>> START Input data
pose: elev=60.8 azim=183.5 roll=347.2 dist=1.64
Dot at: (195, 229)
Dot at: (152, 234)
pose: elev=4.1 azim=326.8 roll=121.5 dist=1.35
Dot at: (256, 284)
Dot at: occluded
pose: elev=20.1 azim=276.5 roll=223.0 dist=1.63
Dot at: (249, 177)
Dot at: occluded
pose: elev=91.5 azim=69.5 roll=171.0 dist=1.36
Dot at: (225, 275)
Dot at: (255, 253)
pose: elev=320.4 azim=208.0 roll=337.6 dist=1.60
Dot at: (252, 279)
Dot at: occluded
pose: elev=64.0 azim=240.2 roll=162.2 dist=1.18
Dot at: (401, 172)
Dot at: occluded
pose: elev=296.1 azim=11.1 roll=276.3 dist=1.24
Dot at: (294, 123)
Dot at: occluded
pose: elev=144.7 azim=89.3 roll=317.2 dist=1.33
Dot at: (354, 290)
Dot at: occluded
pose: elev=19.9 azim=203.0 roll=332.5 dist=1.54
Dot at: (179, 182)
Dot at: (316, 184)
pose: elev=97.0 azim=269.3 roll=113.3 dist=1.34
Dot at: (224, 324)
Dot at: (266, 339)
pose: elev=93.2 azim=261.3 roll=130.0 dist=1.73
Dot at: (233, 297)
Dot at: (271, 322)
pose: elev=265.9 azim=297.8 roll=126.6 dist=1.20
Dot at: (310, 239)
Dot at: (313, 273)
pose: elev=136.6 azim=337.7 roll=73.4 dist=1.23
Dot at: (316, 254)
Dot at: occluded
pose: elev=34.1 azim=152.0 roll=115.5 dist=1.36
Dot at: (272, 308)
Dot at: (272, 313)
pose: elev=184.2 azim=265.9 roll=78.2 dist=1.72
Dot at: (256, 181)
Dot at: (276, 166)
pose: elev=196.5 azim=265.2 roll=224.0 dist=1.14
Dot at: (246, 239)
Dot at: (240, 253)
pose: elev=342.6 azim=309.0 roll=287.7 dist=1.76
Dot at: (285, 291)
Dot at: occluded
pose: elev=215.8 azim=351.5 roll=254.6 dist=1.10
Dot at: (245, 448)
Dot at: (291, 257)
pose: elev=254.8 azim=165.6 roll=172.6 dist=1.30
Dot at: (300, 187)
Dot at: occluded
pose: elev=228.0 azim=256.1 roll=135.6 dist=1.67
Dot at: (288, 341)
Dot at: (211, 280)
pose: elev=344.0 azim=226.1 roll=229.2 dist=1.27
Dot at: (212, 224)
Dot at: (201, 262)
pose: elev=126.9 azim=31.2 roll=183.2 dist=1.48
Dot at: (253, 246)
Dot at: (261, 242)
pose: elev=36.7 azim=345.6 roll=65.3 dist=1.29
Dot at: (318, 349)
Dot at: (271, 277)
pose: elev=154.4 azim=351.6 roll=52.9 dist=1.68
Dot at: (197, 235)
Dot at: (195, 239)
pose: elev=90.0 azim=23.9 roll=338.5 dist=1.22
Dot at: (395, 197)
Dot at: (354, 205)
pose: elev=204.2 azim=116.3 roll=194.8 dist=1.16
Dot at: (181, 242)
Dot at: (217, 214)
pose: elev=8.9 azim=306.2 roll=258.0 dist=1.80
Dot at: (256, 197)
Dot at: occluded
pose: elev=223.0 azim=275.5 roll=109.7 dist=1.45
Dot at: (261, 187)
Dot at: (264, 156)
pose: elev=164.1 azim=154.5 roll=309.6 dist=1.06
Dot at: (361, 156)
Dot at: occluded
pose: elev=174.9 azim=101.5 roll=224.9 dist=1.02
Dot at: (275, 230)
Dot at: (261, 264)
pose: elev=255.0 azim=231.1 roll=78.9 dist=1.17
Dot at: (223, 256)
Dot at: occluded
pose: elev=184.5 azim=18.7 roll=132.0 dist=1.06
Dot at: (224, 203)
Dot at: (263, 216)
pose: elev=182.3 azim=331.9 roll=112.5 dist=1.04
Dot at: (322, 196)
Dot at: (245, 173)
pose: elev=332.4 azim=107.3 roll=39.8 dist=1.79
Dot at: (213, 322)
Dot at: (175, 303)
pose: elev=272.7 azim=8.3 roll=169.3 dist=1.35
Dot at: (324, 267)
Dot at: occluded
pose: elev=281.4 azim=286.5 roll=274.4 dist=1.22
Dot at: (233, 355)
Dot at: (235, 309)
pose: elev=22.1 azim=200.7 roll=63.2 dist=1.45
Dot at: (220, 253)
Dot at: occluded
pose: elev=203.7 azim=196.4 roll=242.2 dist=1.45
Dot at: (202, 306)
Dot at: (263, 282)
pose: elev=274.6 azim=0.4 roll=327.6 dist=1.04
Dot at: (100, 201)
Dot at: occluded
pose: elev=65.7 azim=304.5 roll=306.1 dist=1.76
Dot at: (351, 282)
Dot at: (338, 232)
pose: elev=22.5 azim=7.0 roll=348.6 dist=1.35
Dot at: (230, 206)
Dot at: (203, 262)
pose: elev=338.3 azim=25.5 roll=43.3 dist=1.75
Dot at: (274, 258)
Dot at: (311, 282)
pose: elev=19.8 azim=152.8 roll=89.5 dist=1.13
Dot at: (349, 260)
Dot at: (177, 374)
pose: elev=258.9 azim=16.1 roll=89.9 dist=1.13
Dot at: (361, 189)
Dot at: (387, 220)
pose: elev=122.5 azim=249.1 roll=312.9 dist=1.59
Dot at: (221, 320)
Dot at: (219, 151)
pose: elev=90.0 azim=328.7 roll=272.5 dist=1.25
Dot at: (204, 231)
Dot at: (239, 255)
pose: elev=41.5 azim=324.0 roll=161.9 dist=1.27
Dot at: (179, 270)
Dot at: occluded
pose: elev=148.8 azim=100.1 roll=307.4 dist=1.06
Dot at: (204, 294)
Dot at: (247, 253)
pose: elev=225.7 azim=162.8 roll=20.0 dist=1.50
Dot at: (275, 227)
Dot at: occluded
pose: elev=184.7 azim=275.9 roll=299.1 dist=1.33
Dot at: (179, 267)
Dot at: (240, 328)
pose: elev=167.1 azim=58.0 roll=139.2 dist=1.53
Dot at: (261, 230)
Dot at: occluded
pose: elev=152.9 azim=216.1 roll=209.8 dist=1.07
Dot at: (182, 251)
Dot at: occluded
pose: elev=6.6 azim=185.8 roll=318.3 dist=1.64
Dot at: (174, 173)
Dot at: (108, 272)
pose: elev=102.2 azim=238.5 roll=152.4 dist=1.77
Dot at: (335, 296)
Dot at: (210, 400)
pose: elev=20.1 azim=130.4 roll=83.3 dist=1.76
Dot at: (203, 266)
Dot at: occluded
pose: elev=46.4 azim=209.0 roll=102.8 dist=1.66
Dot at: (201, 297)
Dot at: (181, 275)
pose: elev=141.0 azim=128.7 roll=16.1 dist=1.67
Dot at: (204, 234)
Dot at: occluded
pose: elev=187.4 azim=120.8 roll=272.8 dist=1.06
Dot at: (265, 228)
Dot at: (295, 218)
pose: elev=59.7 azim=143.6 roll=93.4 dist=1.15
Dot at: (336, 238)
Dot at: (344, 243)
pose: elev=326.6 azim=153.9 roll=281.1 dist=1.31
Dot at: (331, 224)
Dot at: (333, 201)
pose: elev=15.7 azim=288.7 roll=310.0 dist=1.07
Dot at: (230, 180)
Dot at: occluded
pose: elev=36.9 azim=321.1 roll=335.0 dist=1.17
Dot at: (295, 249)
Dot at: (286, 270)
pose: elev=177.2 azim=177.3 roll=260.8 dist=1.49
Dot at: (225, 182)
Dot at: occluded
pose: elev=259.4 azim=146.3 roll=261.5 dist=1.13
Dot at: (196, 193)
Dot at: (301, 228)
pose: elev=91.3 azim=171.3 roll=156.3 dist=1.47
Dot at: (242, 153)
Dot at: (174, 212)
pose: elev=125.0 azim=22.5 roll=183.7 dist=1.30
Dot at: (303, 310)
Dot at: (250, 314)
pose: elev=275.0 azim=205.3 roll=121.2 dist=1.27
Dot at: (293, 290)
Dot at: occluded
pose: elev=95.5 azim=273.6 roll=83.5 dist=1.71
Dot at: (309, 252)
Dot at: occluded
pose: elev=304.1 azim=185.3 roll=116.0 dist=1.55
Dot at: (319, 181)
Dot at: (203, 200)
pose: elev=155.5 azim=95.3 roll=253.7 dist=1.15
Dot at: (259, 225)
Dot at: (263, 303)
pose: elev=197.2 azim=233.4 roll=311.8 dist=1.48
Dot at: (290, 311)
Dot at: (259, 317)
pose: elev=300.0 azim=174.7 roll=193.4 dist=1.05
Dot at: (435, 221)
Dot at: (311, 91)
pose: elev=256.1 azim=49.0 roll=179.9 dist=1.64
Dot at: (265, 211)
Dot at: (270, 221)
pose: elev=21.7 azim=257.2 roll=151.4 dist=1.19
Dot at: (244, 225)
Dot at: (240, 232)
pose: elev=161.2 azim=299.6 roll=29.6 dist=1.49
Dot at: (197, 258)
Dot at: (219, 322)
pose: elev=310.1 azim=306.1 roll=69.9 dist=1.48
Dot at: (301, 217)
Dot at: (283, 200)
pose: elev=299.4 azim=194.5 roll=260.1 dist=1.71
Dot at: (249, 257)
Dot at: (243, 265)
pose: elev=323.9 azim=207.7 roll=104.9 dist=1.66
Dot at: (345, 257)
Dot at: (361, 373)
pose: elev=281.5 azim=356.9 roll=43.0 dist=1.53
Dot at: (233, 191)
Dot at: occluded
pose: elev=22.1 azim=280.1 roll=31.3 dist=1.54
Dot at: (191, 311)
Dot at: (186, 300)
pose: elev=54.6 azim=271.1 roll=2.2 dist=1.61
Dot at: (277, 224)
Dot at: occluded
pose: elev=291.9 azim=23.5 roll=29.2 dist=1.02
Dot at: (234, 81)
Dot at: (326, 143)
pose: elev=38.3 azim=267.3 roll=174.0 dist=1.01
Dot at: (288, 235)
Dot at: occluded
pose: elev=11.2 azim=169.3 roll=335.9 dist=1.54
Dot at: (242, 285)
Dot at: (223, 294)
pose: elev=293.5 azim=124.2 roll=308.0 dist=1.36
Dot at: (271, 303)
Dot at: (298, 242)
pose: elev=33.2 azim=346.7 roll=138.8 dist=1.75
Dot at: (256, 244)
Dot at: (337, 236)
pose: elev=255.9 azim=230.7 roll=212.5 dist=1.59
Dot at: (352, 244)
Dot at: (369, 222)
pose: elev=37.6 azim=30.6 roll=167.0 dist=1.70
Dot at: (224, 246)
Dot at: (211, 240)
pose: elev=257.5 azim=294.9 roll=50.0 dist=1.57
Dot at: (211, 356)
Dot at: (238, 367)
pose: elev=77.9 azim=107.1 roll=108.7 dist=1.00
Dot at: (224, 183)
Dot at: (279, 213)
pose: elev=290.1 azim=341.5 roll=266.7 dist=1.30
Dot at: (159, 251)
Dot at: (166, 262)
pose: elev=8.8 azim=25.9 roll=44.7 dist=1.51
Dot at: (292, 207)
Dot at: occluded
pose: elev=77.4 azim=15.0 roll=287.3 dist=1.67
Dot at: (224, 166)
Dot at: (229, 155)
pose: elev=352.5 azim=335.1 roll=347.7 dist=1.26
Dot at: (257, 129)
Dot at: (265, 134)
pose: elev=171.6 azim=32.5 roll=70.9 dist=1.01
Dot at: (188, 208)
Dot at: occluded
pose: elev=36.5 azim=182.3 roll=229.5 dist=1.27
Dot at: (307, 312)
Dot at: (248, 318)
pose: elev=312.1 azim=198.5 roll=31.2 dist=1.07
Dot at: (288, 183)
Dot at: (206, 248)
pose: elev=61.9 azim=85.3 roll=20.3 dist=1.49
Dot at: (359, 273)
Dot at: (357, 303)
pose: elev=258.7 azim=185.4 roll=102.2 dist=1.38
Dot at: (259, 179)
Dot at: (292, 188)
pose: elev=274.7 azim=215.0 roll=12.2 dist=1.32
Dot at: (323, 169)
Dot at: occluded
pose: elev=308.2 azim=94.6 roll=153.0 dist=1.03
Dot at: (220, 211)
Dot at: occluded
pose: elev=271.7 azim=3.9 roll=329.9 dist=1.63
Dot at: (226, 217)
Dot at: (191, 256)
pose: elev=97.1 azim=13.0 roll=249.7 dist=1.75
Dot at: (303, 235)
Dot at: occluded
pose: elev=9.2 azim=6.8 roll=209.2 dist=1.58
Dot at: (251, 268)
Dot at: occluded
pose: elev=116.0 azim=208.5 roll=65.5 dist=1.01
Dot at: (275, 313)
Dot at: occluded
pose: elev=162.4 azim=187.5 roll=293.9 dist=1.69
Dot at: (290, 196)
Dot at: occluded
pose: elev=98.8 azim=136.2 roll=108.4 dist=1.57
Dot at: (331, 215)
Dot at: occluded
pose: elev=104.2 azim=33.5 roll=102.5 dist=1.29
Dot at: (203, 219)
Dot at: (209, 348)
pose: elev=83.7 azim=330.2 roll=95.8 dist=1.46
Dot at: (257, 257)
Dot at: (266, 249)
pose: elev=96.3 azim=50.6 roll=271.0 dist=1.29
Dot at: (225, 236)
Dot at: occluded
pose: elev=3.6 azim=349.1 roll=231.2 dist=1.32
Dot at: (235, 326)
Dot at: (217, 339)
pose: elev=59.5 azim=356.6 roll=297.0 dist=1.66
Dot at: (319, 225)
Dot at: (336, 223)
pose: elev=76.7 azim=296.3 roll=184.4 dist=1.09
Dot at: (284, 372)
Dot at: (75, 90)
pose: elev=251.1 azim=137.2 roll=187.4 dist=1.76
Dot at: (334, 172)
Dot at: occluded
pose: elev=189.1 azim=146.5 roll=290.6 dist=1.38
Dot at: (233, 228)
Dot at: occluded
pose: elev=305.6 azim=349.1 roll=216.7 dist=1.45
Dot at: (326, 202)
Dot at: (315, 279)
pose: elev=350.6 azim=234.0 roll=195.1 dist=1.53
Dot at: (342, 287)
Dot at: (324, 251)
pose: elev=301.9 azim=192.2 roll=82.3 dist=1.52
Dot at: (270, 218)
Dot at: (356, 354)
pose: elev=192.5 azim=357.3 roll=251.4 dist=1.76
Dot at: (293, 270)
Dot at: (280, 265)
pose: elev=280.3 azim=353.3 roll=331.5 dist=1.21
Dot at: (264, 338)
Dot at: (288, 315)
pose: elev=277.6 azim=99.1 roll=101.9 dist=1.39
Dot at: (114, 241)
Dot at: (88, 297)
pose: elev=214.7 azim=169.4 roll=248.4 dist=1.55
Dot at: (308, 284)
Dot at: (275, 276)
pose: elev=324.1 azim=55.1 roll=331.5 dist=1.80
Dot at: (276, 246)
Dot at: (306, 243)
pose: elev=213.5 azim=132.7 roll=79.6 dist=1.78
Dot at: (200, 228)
>> END Input data
Edit the data between the line holding "pose: elev=20.1 azim=276.5" and the line holding "Dot at: (313, 273)", inclusive, changing "dist" to "distance" and leaving everything else as it is.

pose: elev=20.1 azim=276.5 roll=223.0 distance=1.63
Dot at: (249, 177)
Dot at: occluded
pose: elev=91.5 azim=69.5 roll=171.0 distance=1.36
Dot at: (225, 275)
Dot at: (255, 253)
pose: elev=320.4 azim=208.0 roll=337.6 distance=1.60
Dot at: (252, 279)
Dot at: occluded
pose: elev=64.0 azim=240.2 roll=162.2 distance=1.18
Dot at: (401, 172)
Dot at: occluded
pose: elev=296.1 azim=11.1 roll=276.3 distance=1.24
Dot at: (294, 123)
Dot at: occluded
pose: elev=144.7 azim=89.3 roll=317.2 distance=1.33
Dot at: (354, 290)
Dot at: occluded
pose: elev=19.9 azim=203.0 roll=332.5 distance=1.54
Dot at: (179, 182)
Dot at: (316, 184)
pose: elev=97.0 azim=269.3 roll=113.3 distance=1.34
Dot at: (224, 324)
Dot at: (266, 339)
pose: elev=93.2 azim=261.3 roll=130.0 distance=1.73
Dot at: (233, 297)
Dot at: (271, 322)
pose: elev=265.9 azim=297.8 roll=126.6 distance=1.20
Dot at: (310, 239)
Dot at: (313, 273)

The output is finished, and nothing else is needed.